Work to be completed:
I'd like every entry returned exactly as it is, with the images left out.

Page-level text extractions:
-.-.-

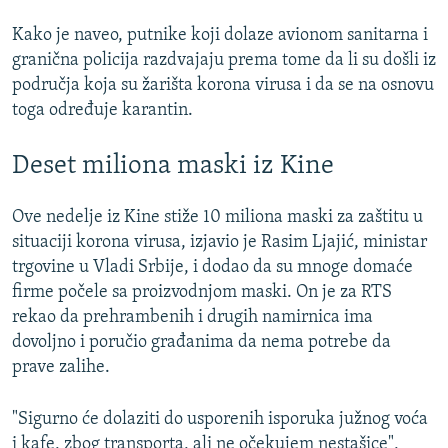
Kako je naveo, putnike koji dolaze avionom sanitarna i
granična policija razdvajaju prema tome da li su došli iz
područja koja su žarišta korona virusa i da se na osnovu
toga određuje karantin.
Deset miliona maski iz Kine
Ove nedelje iz Kine stiže 10 miliona maski za zaštitu u
situaciji korona virusa, izjavio je Rasim Ljajić, ministar
trgovine u Vladi Srbije, i dodao da su mnoge domaće
firme počele sa proizvodnjom maski. On je za RTS
rekao da prehrambenih i drugih namirnica ima
dovoljno i poručio građanima da nema potrebe da
prave zalihe.
"Sigurno će dolaziti do usporenih isporuka južnog voća
i kafe, zbog transporta, ali ne očekujem nestašice",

-.-.-

Task response:
Kako je naveo, putnike koji dolaze avionom sanitarna i
granična policija razdvajaju prema tome da li su došli iz
područja koja su žarišta korona virusa i da se na osnovu
toga određuje karantin.
Deset miliona maski iz Kine
Ove nedelje iz Kine stiže 10 miliona maski za zaštitu u
situaciji korona virusa, izjavio je Rasim Ljajić, ministar
trgovine u Vladi Srbije, i dodao da su mnoge domaće
firme počele sa proizvodnjom maski. On je za RTS
rekao da prehrambenih i drugih namirnica ima
dovoljno i poručio građanima da nema potrebe da
prave zalihe.
"Sigurno će dolaziti do usporenih isporuka južnog voća
i kafe, zbog transporta, ali ne očekujem nestašice",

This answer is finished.